Yes he should of asked if your dog was ok? Why are doing this, its very one sided.

NowYouSee · 20/07/2023 16:19

I agree with you OP. He should have sent a one liner to say he was sorry to hear that, wish dog well etc. Not doing so gives the impression he sees this relationship as transaction with you providing services to him.

Tbh I would take this as an opportunity- dog sitting for him sounds quite a PITA for you and not something sustainable longer term. Time for him to work on other (paid) solutions.

Sarvanga38 · 20/07/2023 16:20

Of course he should have had the courtesy to send a 'no problem, hope all goes OK' message. You are not staff.

Hazelnuttella · 20/07/2023 16:23

This does feel a very one sided arrangement (which is fine obviously in the early days after losing his wife, but you don’t want it to go on forever).

Does he thank you for dog sitting? Acknowledge that it’s a lot of logistics for you?

I think he should have messaged back saying, no problem, sorry to hear that etc.

OhComeOnFFS · 20/07/2023 16:23

A lot of men people become very dependent on others immediately after being bereaved. I think he'd slotted you in for that job without a thought for whether it suited you.

Theunamedcat · 20/07/2023 16:24

I think he has been rude and a wee bit entitled 🤔 it takes nothing to say sorry to hear that I'm here if you need me etc especially as you have been there for him so much lately

LoonyLois · 20/07/2023 16:25

I can’t believe how one sided this sounds. Does he ever return the favour?

Blondey2023 · 20/07/2023 16:26

Considering everything you've done for him I personally think it's rude to not reply. Just out of courtesy for your current situation, an acknowledgement, any sign of concern etc. I'm with you OP.

Shinyandnew1 · 20/07/2023 16:27

He has been rude and is using you for free dog care! Of course he should have responded.

It will be interesting to see the next text he sends you.

Hazelnuttella · 20/07/2023 16:27

OhComeOnFFS · 20/07/2023 16:23

A lot of men people become very dependent on others immediately after being bereaved. I think he'd slotted you in for that job without a thought for whether it suited you.

And assumed you’d do it forever rather than a short term stop gap while he finds doggy daycare/ a paid dog walker/sitter.

SoSheTakesTheDog · 20/07/2023 16:29

Okay, latter comments are much more in line with my thinking 😅

I agree its very one-sided but I'm okay with that because of his bereavement. They had no children, he has no other family so he's very much alone in the world now. I'm happy to help out where I can.

OP posts:
Autumnsoon · 20/07/2023 16:31

Your happy to help out
he’s happy to push it as far as he can
once or twice yes helping out
but he’s taking u for granted now

SoSheTakesTheDog · 20/07/2023 16:33

But, yes, I think the lack of message has kind of made me stop and think "Hang on a minute, am I being taken for a mug here?"

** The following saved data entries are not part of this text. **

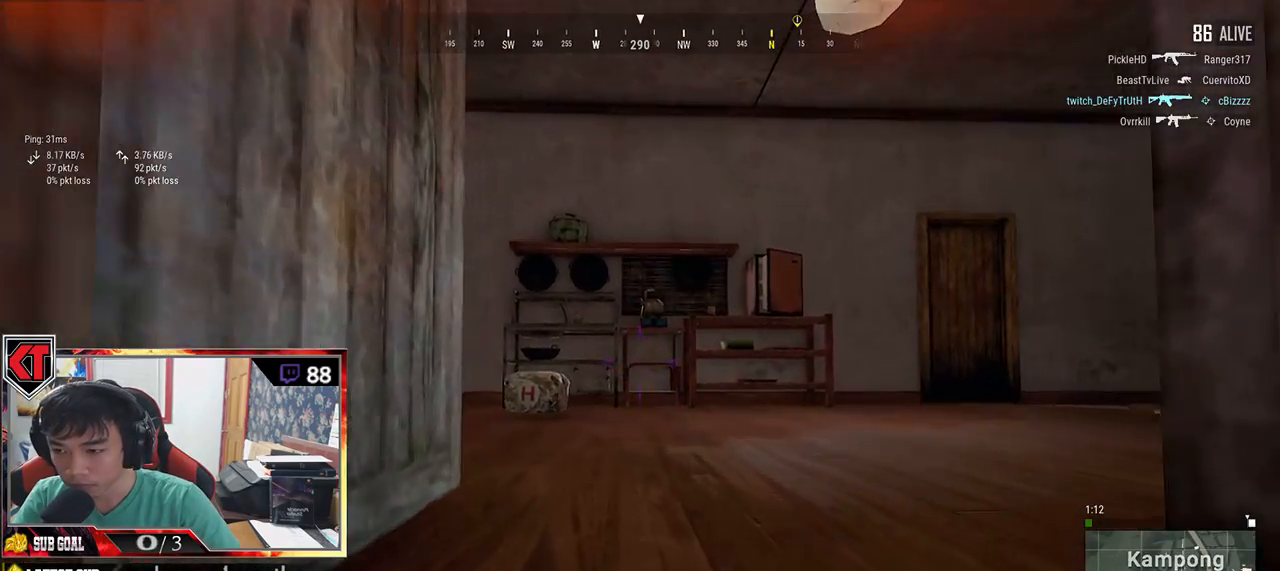
{"keys": ["w"], "mouse": [], "events": []}
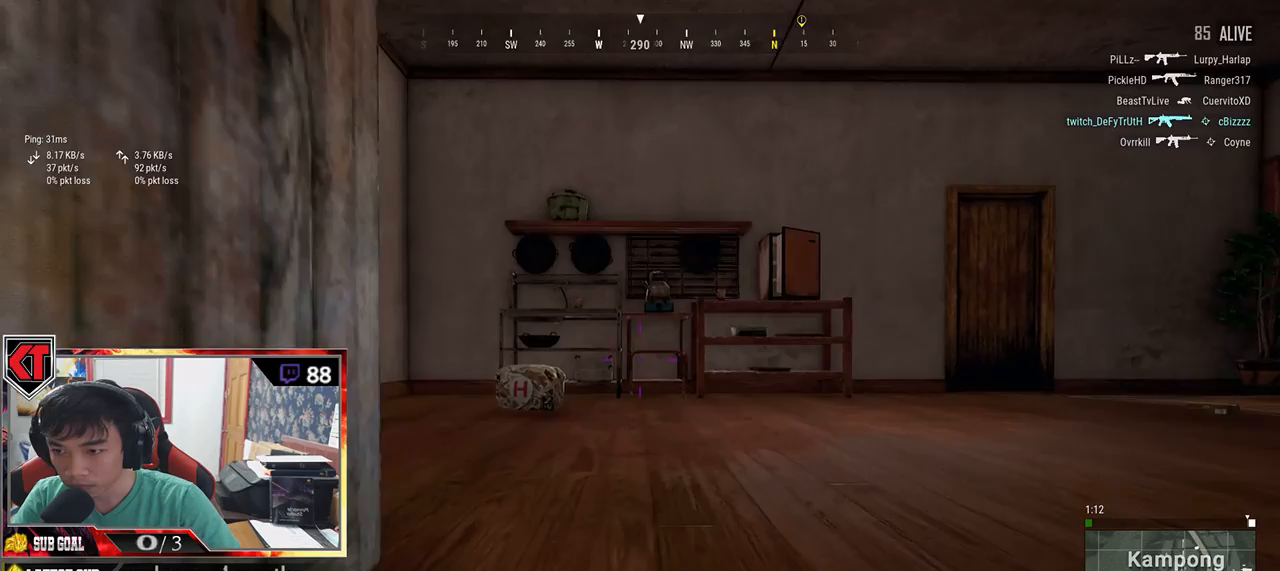
{"keys": ["w"], "mouse": [], "events": []}
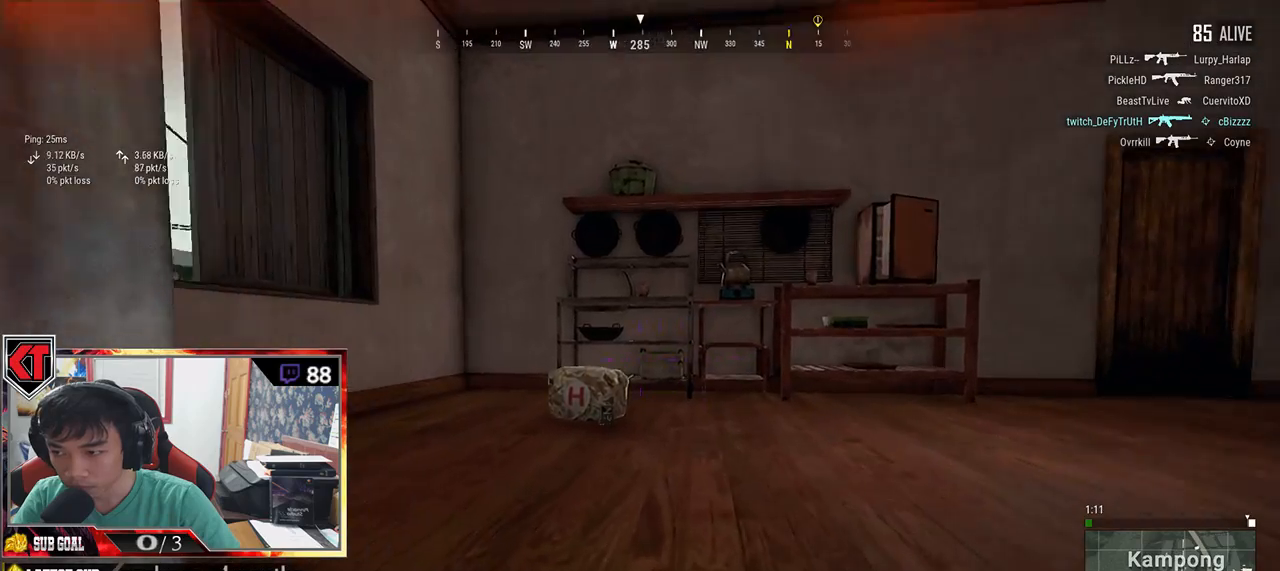
{"keys": ["w"], "mouse": [], "events": []}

He doesn't strike me as the sort of man who becomes dependent on other people after he's been widowed. Him and his wife had a very equal relationship - he's not one of these useless men who can't cook, clean, do life-admin etc. But maybe I'm wrong.

OP posts:
Freysimo · 20/07/2023 16:33

TBH OP, if it were my husband he wouldn't think to text back until you'd updated him. Most men don't think like women.

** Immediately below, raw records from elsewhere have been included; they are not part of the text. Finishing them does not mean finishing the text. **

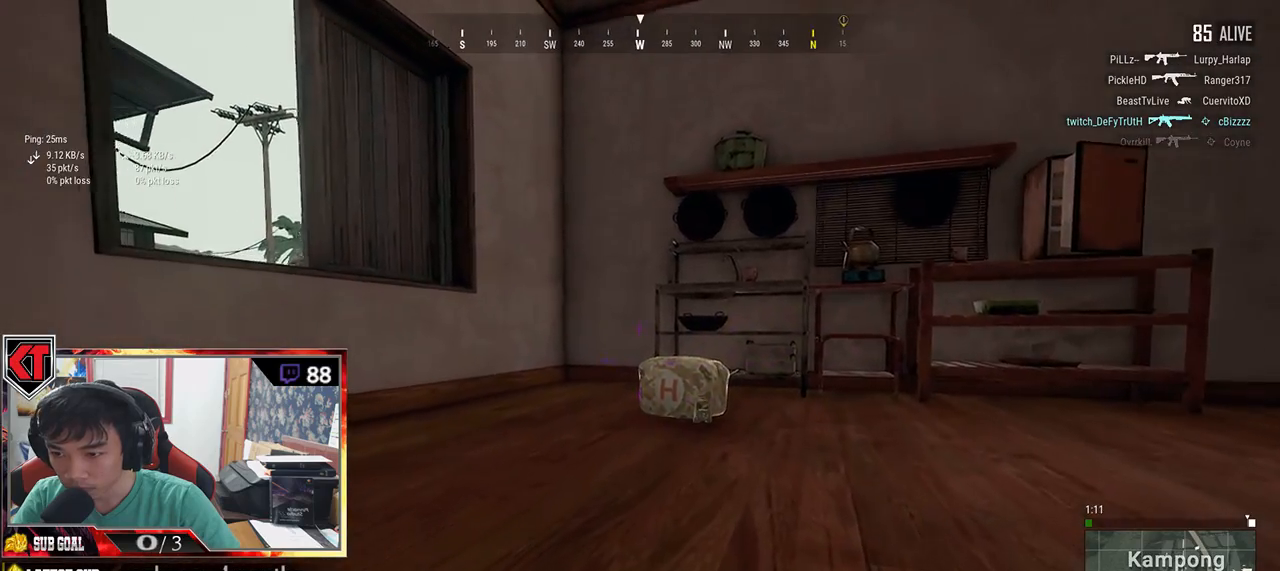
{"keys": ["w"], "mouse": [], "events": []}
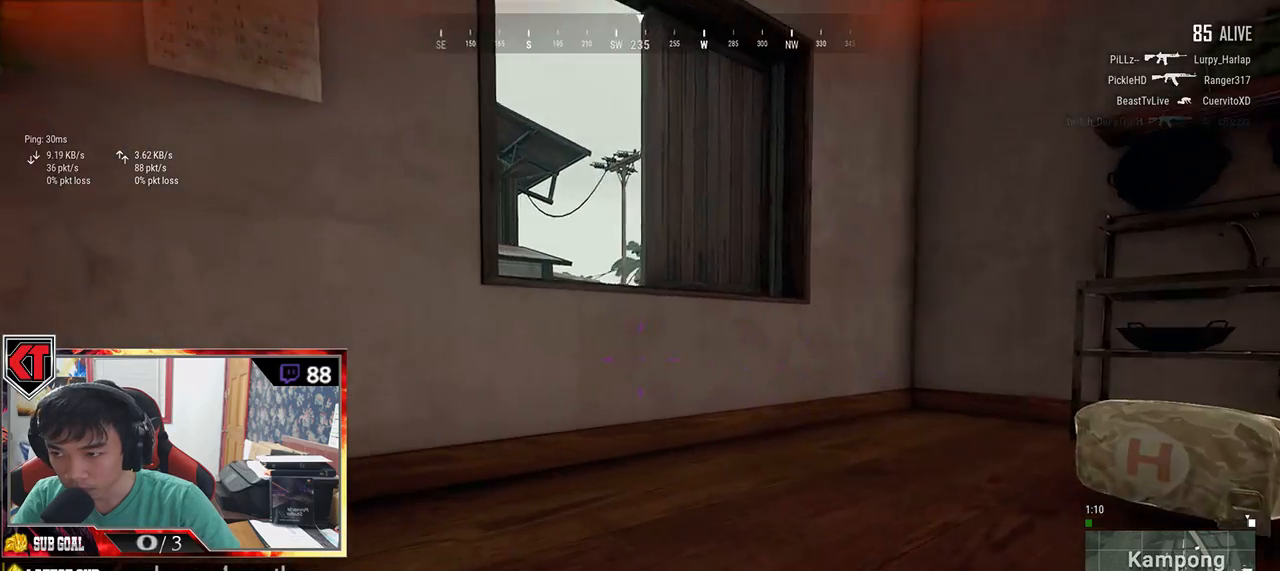
{"keys": ["w"], "mouse": [], "events": []}
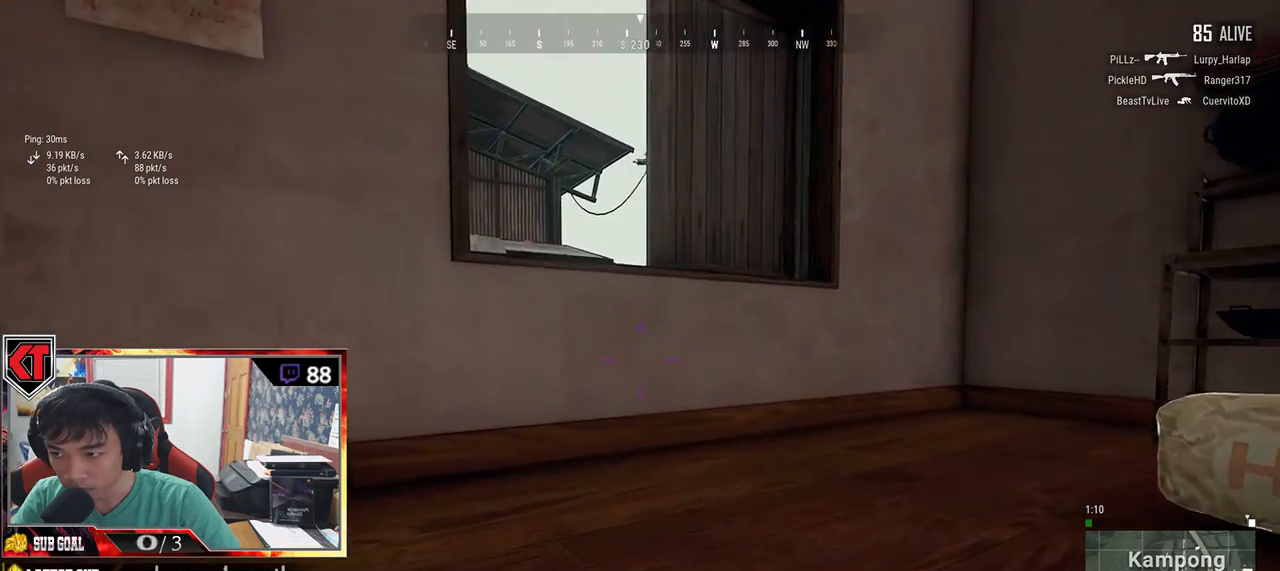
{"keys": ["a", "w"], "mouse": [], "events": [[333, "a", "down"]]}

flowerrewolf · 20/07/2023 16:34

This reply has been withdrawn

Withdrawn at OP's request

SoSheTakesTheDog · 20/07/2023 16:35

Freysimo · 20/07/2023 16:33

TBH OP, if it were my husband he wouldn't think to text back until you'd updated him. Most men don't think like women.

See, if it was my DP he'd have text back with good wishes and an offer of help.

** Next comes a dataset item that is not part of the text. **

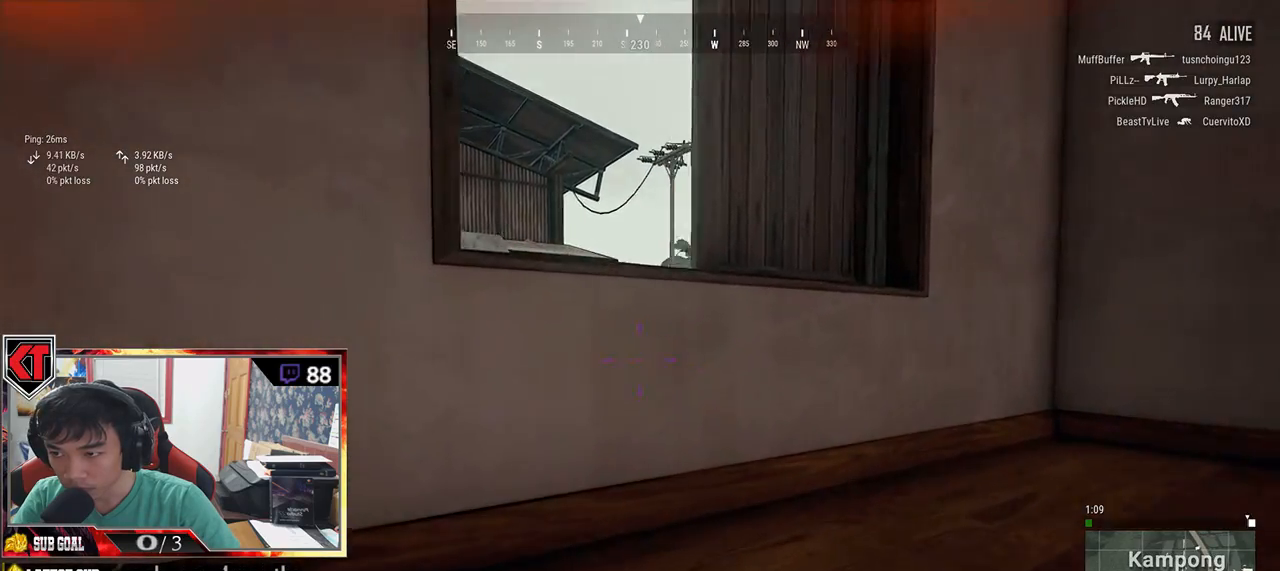
{"keys": ["a"], "mouse": [], "events": [[450, "w", "up"]]}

On the whole, I agree with you that men don't think in the same way. But, and I actually can't believe I'm about to type this..... Not all men 😝

OP posts:
cstaff · 20/07/2023 16:36

Ungrateful little shit - screw that OP. Just make sure that you are completely unavailable from now on.

SoSheTakesTheDog · 20/07/2023 16:37

This reply has been deleted

Withdrawn at OP's request

I mean, he says "Thanks" for sure. And he's baked a cake a couple of times for when I've been round.

Long-term is a weird one. His dog's very, very old and unsteady so it being a "long-term" arrangement doesn't necessarily mean a long time. I know that sounds awful and unkind.